A tal da governabilidade

Colunistas

26.08.15

A pauta progressista que havia marcado a ascensão do PT ao poder tem sido varrida para baixo do tapete nos acordos parlamentares com evangélicos, católicos e aliados da bancada ruralista em um Congresso dominado pela ideia, tão bem defendida pelo filósofo Marcos Nobre, de que a tal da governabilidade depende de uma supermaioria parlamentar a partir da qual se pode ignorar as reivindicações das forças sociais. O problema está no fato de que, por mais que a localização dos três poderes no planalto central possa dar a falsa ilusão do contrário, não se faz política sem forças sociais. Já que a tarefa era imobilizar as forças de transformação, e já que o PT chegou ao poder se autoproclamando a única força de transformação social relevante na política brasileira – e cooptando as possíveis diferenças –, pareciam naquele momento inicial absolutamente irrelevantes os acordos com as forças religiosas. Nada mais falso.
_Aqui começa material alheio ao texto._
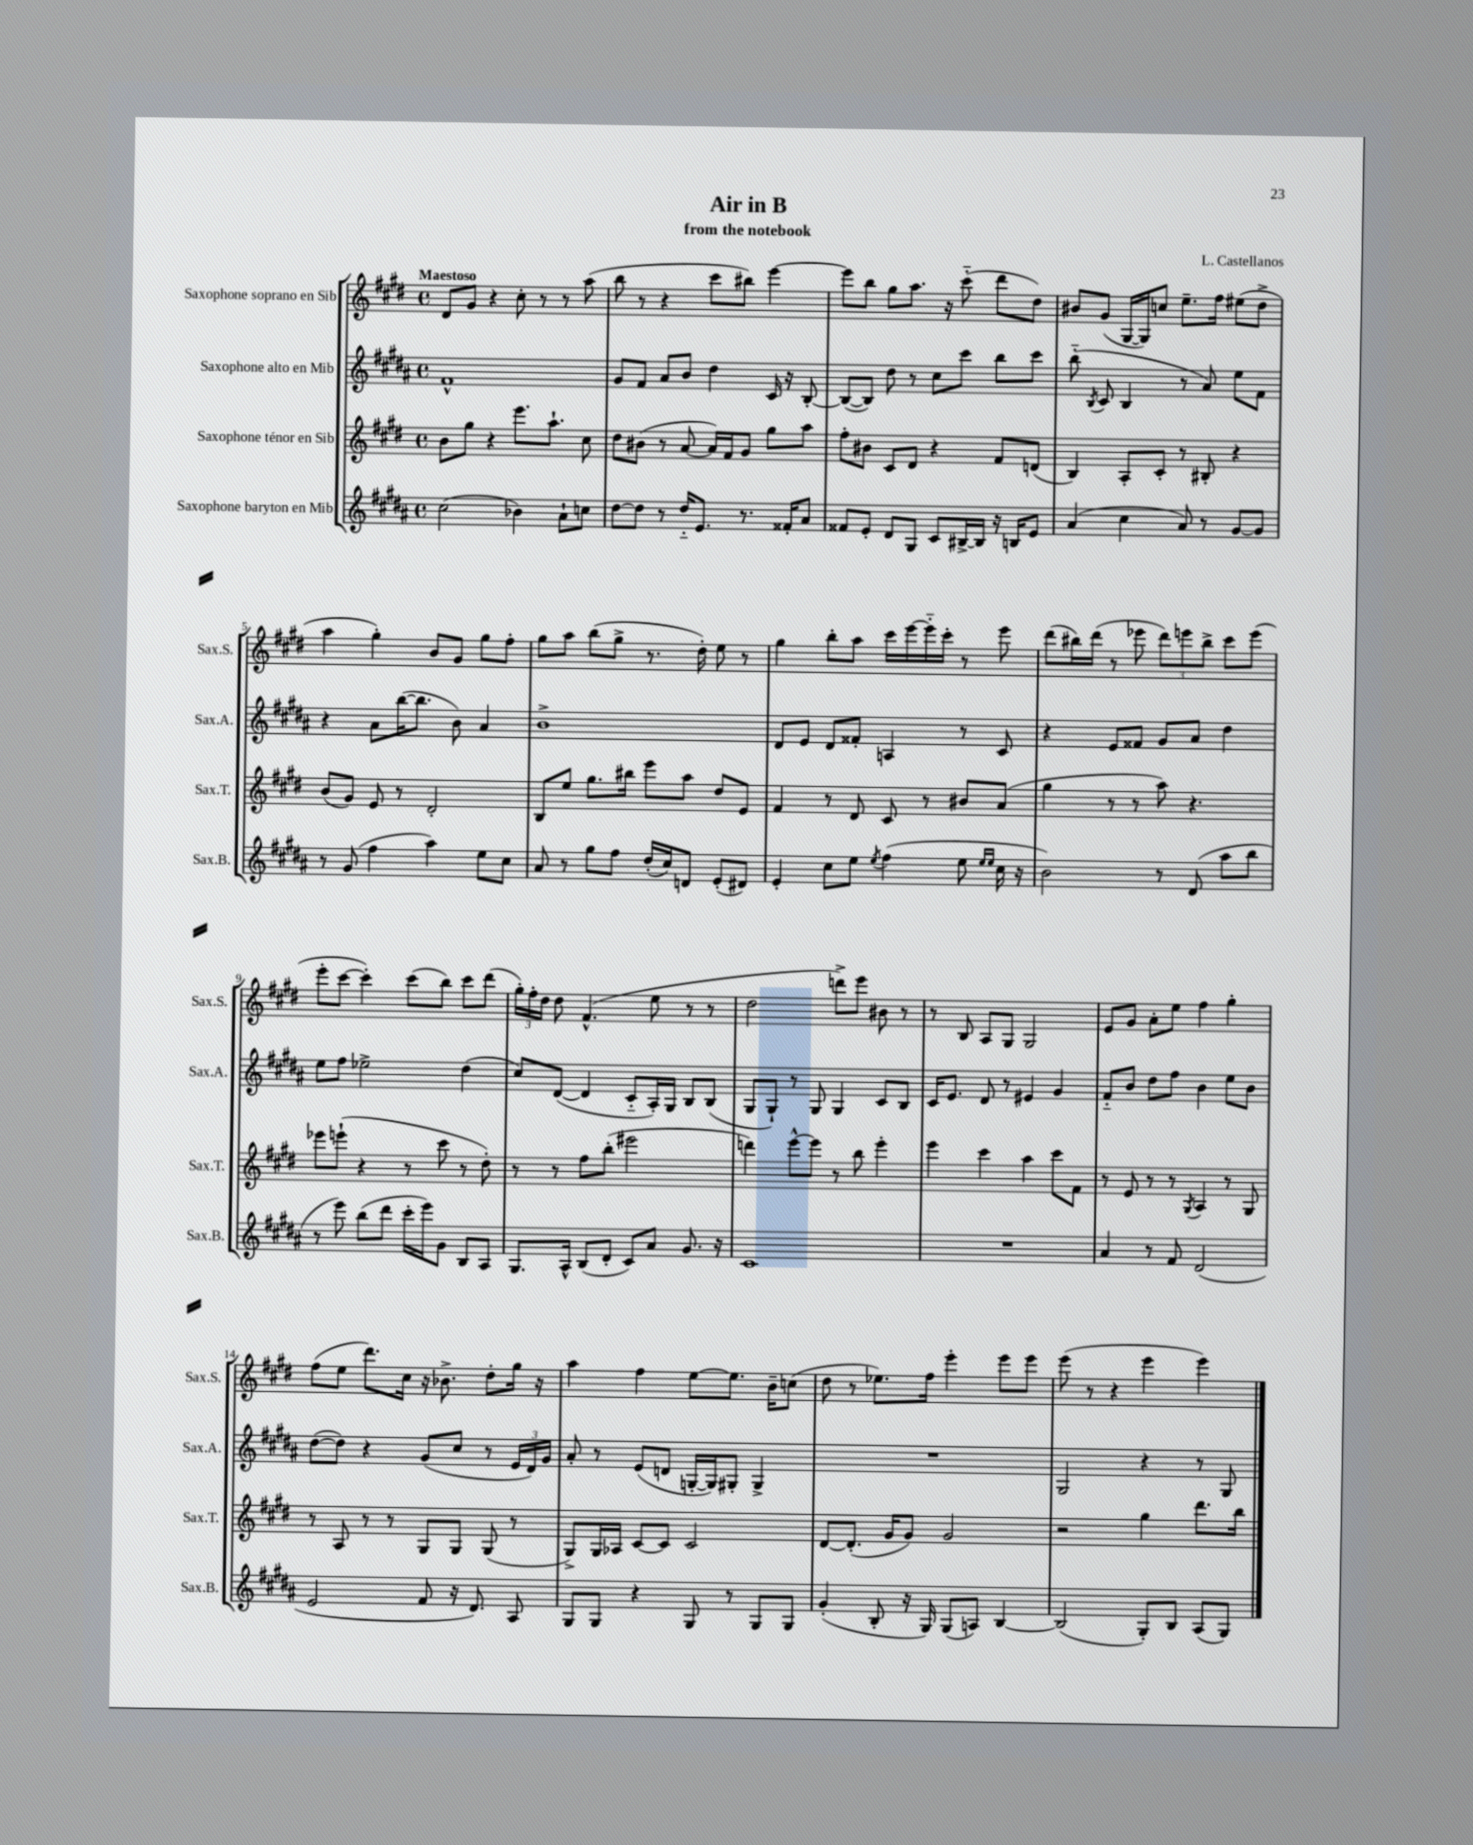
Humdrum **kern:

**kern	**kern	**kern	**kern
*staff4	*staff3	*staff2	*staff1
*clefG2	*clefG2	*clefG2	*clefG2
*k[f#c#g#d#a#]	*k[f#c#g#d#]	*k[f#c#g#d#a#]	*k[f#c#g#d#]
*M4/4	*M4/4	*M4/4	*M4/4
*met(c)	*met(c)	*met(c)	*met(c)
(2cc#	8b	1f#^^	8d#
.	8gg#	.	8g#
.	4r	.	4r
4b-)	8.eee	.	8cc#'
.	.	.	8r
.	8.aa`	.	.
8a#`	.	.	8r
8cc	8cc#	.	(8aa
=	=	=	=
[8dd#	8dd#	8g#	8bb
8dd#]	(8b#	8f#	8r
8r	8r	8a#	4r
16dd#'~	[8a	8b	.
8.e	.	.	.
.	16a])	4dd#	8ccc#
.	16f#	.	.
8.r	8g#	.	8bb#)
.	8gg#	16c#	[4eee
16f##'	.	16r	.
8a#	8aa	[8B'	.
=	=	=	=
8f##	8ff#'	(8B_	8eee]
8e'	8b#	8B])	8bb
8d#	8c#	8dd#	8gg#
8G#	8d#	8r	8.aa
8c#	4r	8cc#	.
.	.	.	16r
[16B#^	.	8ccc#	(8ccc#'~
16B#]	.	.	.
16r	8f#	8bb	8ddd#
16B	.	.	.
8e	(8d	8ccc#	8dd#)
=	=	=	=
(4a#	4B)	(8bb'~	8b#
.	.	8qB	.
.	.	8c#	(8g#
4cc#	8A'	4B	[16G#
.	.	.	16G#])
.	8c#'	.	8cc
8a#)	8r	8r	8.ee~
8r	8B#'	8a#)	.
.	.	.	16ff#
[8g#	4r	8ee	(8ee#
8g#]	.	8f#	8dd#^
=	=	=	=
8r	(8b	4r	4aa
(8g#	8g#)	.	.
4ff#	8e	8a#	4gg#')
.	8r	([16bb	.
.	.	8.bb]	.
4aa#)	2d#'	.	8b
.	.	8b)	8g#
8ee	.	4a#	8gg#
8cc#	.	.	8ff#'
=	=	=	=
8a#	8B	1b^	8gg#
8r	8ee	.	8aa
8gg#	8.gg#	.	(8bb
8ff#	.	.	8gg#^
.	16bb#	.	.
(16dd#'	8eee	.	8.r
16cc#)	.	.	.
8d	8aa	.	.
.	.	.	16dd#')
(8e'	8dd#	.	8ee
8d#)	8e	.	8r
=	=	=	=
4e'	4f#	8d#	4gg#
.	.	8e	.
8cc#	8r	8d#	8bb'
8ee	8d#	8f##'	8aa
8qee	.	.	.
(4ff#	8c#	4A	16ccc#
.	.	.	[16eee
.	8r	.	16eee'~]
.	.	.	16ccc#'
8ee	8b#	8r	8r
16qqee	.	.	.
16qqee	.	.	.
16cc#	(8a	8c#	8eee
16r	.	.	.
=	=	=	=
2b)	4gg#	4r	(8ddd#
.	.	.	16bb#)
.	.	.	(16ddd#
.	8r	8e	8r
.	8r	8f##	8eee-
8r	8aa)	8g#	12ddd#)
.	.	.	12eee
(8d#	4.r	8a#	.
.	.	.	12bb#^
8aa#	.	4dd#	8ccc#
8bb	.	.	(8eee
=	=	=	=
8r	8eee-	8ee	8eee'
8eee)	(8eee`	8ff#	[8ccc#
(8bb	4r	2ee-^	4ccc#'])
8ddd#	.	.	.
16ccc#'	8r	.	(8ccc#
16eee)	.	.	.
8g#	8ccc#	.	8bb)
8B	8r	(4dd#	8ccc#
8A#	8dd#')	.	(8ddd#
=	=	=	=
8.G#	8r	8cc#)	24gg#')
.	.	.	24ff#'
.	.	.	24dd#
.	8r	([8d#	8dd#
16A#^^	.	.	.
(8B	8ff#	4d#]	(4.f#^^
8d#'	(8bb'	.	.
8c#)	2eee#	8c#'~	.
8a#	.	16A#')	8ee
.	.	16G#	.
8.g#	.	8B	8r
.	.	(8B	8r
16r	.	.	.
=	=	=	=
1c#	4ddd)	8G#	2dd#
.	.	8G#`)	.
.	[8eee^^	8r	.
.	8eee]	8G#	.
.	8r	4G#	8ddd^)
.	8bb	.	8eee
.	4eee'	8c#	8b#
.	.	8B	8r
=	=	=	=
1r	4eee	16c#	8r
.	.	8.e	.
.	.	.	8B
.	4ccc#	8d#	8A
.	.	8r	8G#
.	4aa	4e#	2G#
.	8ccc#	4g#	.
.	8f#	.	.
=	=	=	=
4a#	8r	8f#'~	8e
.	8e	8b	8g#
8r	8r	8dd#	8a'
8f#	8r	8ff#	8ee
.	8qG#	.	.
(2d#	4A	4b	4ff#
.	8r	8ee	4gg#'
.	8G#	8b	.
=	=	=	=
2e	8r	([8dd#	(8ff#
.	8A	8dd#])	8ee
.	8r	4r	8.ddd#)
.	8r	.	.
.	.	.	16cc#
8f#	8G#	(8g#	16r
.	.	.	8.b-^
16r	8G#	8cc#	.
8.d#)	.	.	.
.	(8G#	8r	8dd#'
8A#	8r	24e	16gg#
.	.	24d#)	.
.	.	.	16r
.	.	24g#	.
=	=	=	=
8G#	8G#^)	8a#'	4aa
8G#	16G#	8r	.
.	16A-	.	.
4r	[8c#	(8e	4ff#
.	8c#]	8d	.
8G#	2c#	[16G'	[8ee
.	.	16G])	.
8r	.	8G#'	8.ee]
8G#	.	4G#^	.
.	.	.	16b~
8G#	.	.	(8cc
=	=	=	=
(4g#'	[8d#	1r	8dd#
.	(8.d#']	.	8r
8B'	.	.	8.ee-)
.	16g#	.	.
16r	8g#)	.	.
16G#)	.	.	16ff#
(8G#	2g#	.	4eee'
8A)	.	.	.
[4B	.	.	8eee
.	.	.	8eee
=	=	=	=
(2B]	2r	2G#	(8eee
.	.	.	8r
.	.	.	4r
8G#')	4gg#	4r	4eee
8B	.	.	.
(8A#	8.ddd#	8r	4eee)
8G#)	.	8G#	.
.	16bb	.	.
==	==	==	==
*-	*-	*-	*-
A bancada religiosa, ecumênica quando se trata de barrar os avanços na pauta moral, vem crescendo desde a Constituinte de 1988 e responde à expansão da presença das denominações religiosas neopentecostais na sociedade brasileira. Os evangélicos pularam de 3,9 milhões no total da população brasileira em 1980 para 18 milhões em 2000 e 42 milhões em 2010, mais que dobrando a cada década. De uma cultura baseada na ideia de que o Brasil era a maior nação católica do mundo – e tolerante com as diferenças – emergiu um país marcado por disputas religiosas e pautado por um conservadorismo moral que invadiu a política.
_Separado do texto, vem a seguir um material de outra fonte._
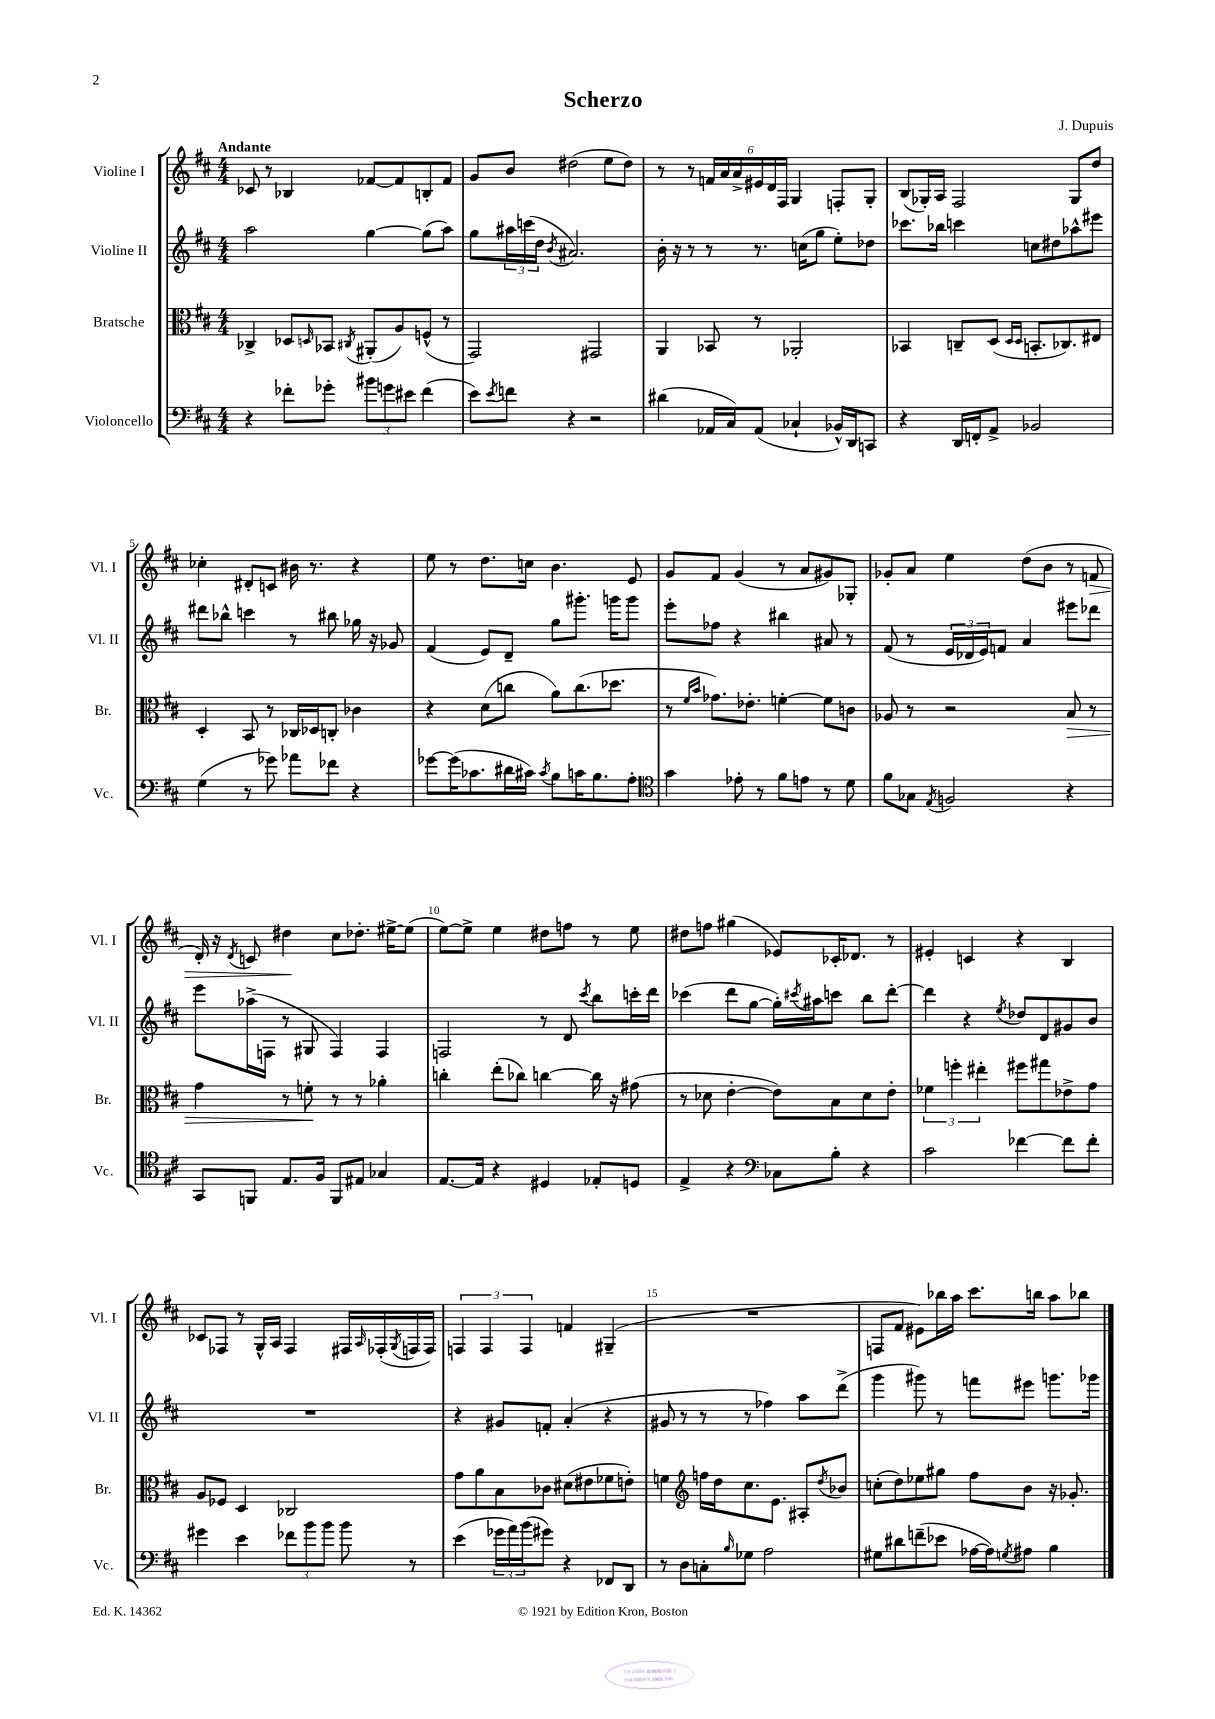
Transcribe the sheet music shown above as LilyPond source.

\header { title = "Scherzo" composer = "J. Dupuis" }
<<
\new StaffGroup <<
\new Staff = "s0" \with { instrumentName = "Violine I" shortInstrumentName = "Vl. I" } {
    \clef treble \key d \major \numericTimeSignature \time 4/4 \tempo "Andante"
    ces'8 r8 bes4 fes'8~ fes'8 b8-. fes'8 |
    g'8 b'8 dis''2( e''8 dis''8) |
    r8 r8 \tuplet 6/4 { f'16 a'16 a'16-> eis'16 d'16 fis16 } g4 f8-. g8-. |
    b8( ges16-.) a16 fis2 ges8 d''8 |
    ces''4-. dis'8-. c'8 bis'16 r8. r4 |
    e''8 r8 d''8. c''16 b'4. e'8 |
    g'8 fis'8 g'4( r8 a'8 gis'8) ges8-. |
    ges'8-. a'8 e''4 d''8( b'8 r8 f'8\> |
    d'16-.) r16 \acciaccatura { d'8 } c'8 dis''4\! cis''8 des''8.-. eis''16~-> eis''8( |
    e''8~) e''8-> e''4 dis''8 f''8 r8 e''8 |
    dis''8 f''8 gis''4( ees'8) ces'16-. des'8. r8 |
    eis'4-. c'4 r4 b4 |
    ces'8 fes8 r8 g16-^ a16 fes4 fis16 \grace { a16 } fes16-.( \acciaccatura { g8 } f16 f16) |
    \tuplet 3/2 { f4 f4 f4 } f'4 gis4--( |
    R1 |
    f8 fis'8 eis'8) bes''16 a''16 cis'''8. b''16 a''8 bes''8 \bar "|." |
}
\new Staff = "s1" \with { instrumentName = "Violine II" shortInstrumentName = "Vl. II" } {
    \clef treble \key d \major \numericTimeSignature \time 4/4
    a''2 g''4~ g''8( a''8) |
    g''8 \tuplet 3/2 { ais''16 c'''16( d''16 } \acciaccatura { b'8 } ais'2.) |
    b'16-. r16 r8 r8 r8. c''16( g''8 e''8-.) des''8 |
    ces'''8. bes''16 c'''4 c''8 dis''8 aes''8-^ eis'''8 |
    dis'''8 bes''8-^ c'''4 r8 bis''8 ges''16 r16 ges'8 |
    fis'4( e'8) d'8-- g''8 gis'''8.-. g'''16 g'''8 |
    e'''8-. fes''8 r4 bis''4 ais'8 r8 |
    fis'8( r8 \tuplet 3/2 { e'16 des'16 e'16) } f'8 a'4 eis'''8 des'''8 |
    e'''8 aes''16->( f16 r8 gis8 f4) f4 |
    f2 r8 d'8 \acciaccatura { cis'''8 } b''8 c'''16-. d'''16 |
    ces'''4( d'''8 g''8~ g''16-.) \acciaccatura { cis'''8 } ais''16 c'''8 b''8 d'''8~-. |
    d'''4 r4 \acciaccatura { e''8 } des''8 d'8 gis'8 b'8 |
    R1 |
    r4 gis'8 f'8-. a'4-.( r4 |
    gis'8 r8 r8 r8 fes''4) a''8 d'''8->( |
    g'''4 gis'''8) r8 f'''8 eis'''8 g'''8. ges'''16 \bar "|." |
}
\new Staff = "s2" \with { instrumentName = "Bratsche" shortInstrumentName = "Br." } {
    \clef alto \key d \major \numericTimeSignature \time 4/4
    ces4-> des8 \grace { d16 } bes,8 \acciaccatura { cis8 } ais,8-.( a8) f8-^( r8 |
    g,2) gis,2 |
    a,4 bes,8 r8 aes,2-. |
    bes,4 c8-- d8( \grace { d16 d16 } b,8.-. ces8.) eis8 |
    d4-. b,8 r8 ces16 des16 c8-. ces'4 |
    r4 d'8( c''8 a'8) c''8.( des''8. |
    r8 \grace { fis'16 b'16 } ges'8.) ees'8.-. f'4~-. f'8 c'8 |
    aes8 r8 r2 b8\> r8 |
    g'4 r8 f'8-.\! r8 r8 aes'4-. |
    c''4-. e''8-.( ces''8) c''4~ c''16 r16 gis'8( |
    r8 des'8 e'4~-. e'8) b8 des'8 e'8-. |
    \tuplet 3/2 { fes'4 f''4-. eis''4-. } fis''8 gis''8 ees'8-> g'8 |
    a8 fes8 d4 ces2 |
    g'8 a'8 b8 ces'8 dis'8( eis'8 fes'8 e'8-.) |
    f'4 \clef treble f''16 d''16 cis''8. e'8. ais8-. \acciaccatura { d''8 } bes'8 |
    c''8-.( d''8) ees''8 gis''8 fis''8 b'8 r16 ges'8.-. \bar "|." |
}
\new Staff = "s3" \with { instrumentName = "Violoncello" shortInstrumentName = "Vc." } {
    \clef bass \key d \major \numericTimeSignature \time 4/4
    r4 fes'8-. ges'8-. \tuplet 3/2 { bis'8 g'8 eis'8 } fes'4( |
    e'8) \acciaccatura { e'8 } f'8 r4 r2 |
    dis'4( aes,16 cis16) aes,8( ces4-! bes,16-^) d,16 c,8 |
    r4 d,16 f,16-. a,8-> bes,2 |
    g4( r8 ges'8) aes'8 fes'8 r4 |
    ges'8~ ges'16( ces'8. dis'16 cis'16) \acciaccatura { cis'8 } b8 c'16 b8. a8-. |
    \clef tenor g'4 ees'8-. r8 fis'8 e'8 r8 d'8 |
    fis'8 ges8 \acciaccatura { e8 } f2 r4 |
    g,8 f,8 e8. fis16 f,8 eis8 ges4 |
    e8.~ e16 r4 dis4 ees8-. d8 |
    e4-> r4 \clef bass ces8 b8-. r4 |
    cis'2 fes'4~ fes'8 fes'8-. |
    gis'4 e'4 \tuplet 3/2 { fes'8 b'8 b'8 } b'8 r8 |
    e'4( \tuplet 3/2 { ges'16 a'16) b'16( } gis'8) r4 fes,8 d,8 |
    r8 d8 c8-. \grace { b16 } ges8 a2 |
    gis8 dis'8 f'8--( ees'8 aes16~ aes16) \acciaccatura { g8 } ais8 b4 \bar "|." |
}
>>
>>
\layout { \context { \Score \override BarNumber.break-visibility = ##(#f #t #t) barNumberVisibility = #(every-nth-bar-number-visible 5) } }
O presidente da Câmara, Eduardo Cunha, cresceu – politica e economicamente – no rastro da união com a Assembleia de Deus, tanto e a tal ponto que agora a tal da governabilidade não passa mais pelo PMDB, mas pelo parlamentar que melhor representa os interesses religiosos, o que faz uma baita diferença. Classificada pelo filósofo Vladimir Safatle como “filho bastardo do lulismo”, a ascensão desse conservadorismo moral é resultado da necessidade de construir uma base aliada no Congresso que sistematicamente exige em troca o bloqueio de iniciativas como a descriminalização do aborto e  a criminalização da homofobia. As consequências desta política, no entanto, vão além das oportunidades perdidas no Congresso em direção ao aprimoramento democrático, como aponta Sonia Corrêa em sua defesa do direito ao aborto.

Este filho bastardo do PT atende hoje pelo nome de Eduardo Cunha, eleito presidente da Câmara a fim de tomar as rédeas da tal governabilidade. Não por ser do PMDB ou por ser apenas mais um fenômeno do peemedebismo que contamina a democracia brasileira e a impede de ser menos oligárquica e mais representativa, mas sobretudo por arrancar sua legitimidade de valores religiosos coerentes com uma linhagem conservadora com raízes fincadas nos EUA. Trata-se de barrar a desejada separação entre política e religião que já está em risco nos países europeus, mesmo naqueles em que a laicidade foi uma conquista fundamental.

(Edilson Rodrigues/Agência Senado)

Nesse sentido, Cunha é o primeiro e ousado passo em direção ao projeto de poder direto, sem mediações, que vem sendo gestado há anos em diferentes cultos evangélicos, mas não apenas neles. As forças católicas têm cada vez mais assumido publicamente suas preferências e vetos eleitorais. Se lembrarmos que foi a união entre a corte portuguesa e a igreja católica que levou à divisão do Brasil em capitanias hereditárias, podemos ter a triste sensação de que os interesses políticos que nos governam ainda são herdeiros da velha aliança entre os donos da terra e os senhores da fé.

Por fim, a crise política brasileira pode ser comparada com um grande bolo de aniversário, composto de muitas camadas, recheios e coberturas. A imagem é útil para pensar como pode ser fácil analisar a crosta mais superficial sem chegar a olhar mais de perto a podridão dentro do bolo. Se a movimentação política que se vê nas camadas deste bolo podre, servido diariamente pelo Congresso Nacional aos grandes jornais, é mais ou menos óbvia, é por esconder esse elemento fundamental no debate sobre governabilidade. Cunha, lamentavelmente, não é apenas mais um na longa trajetória de políticos do PMDB que foram avalistas da governabilidade na ainda mais longa transição democrática brasileira. É a cereja do bolo.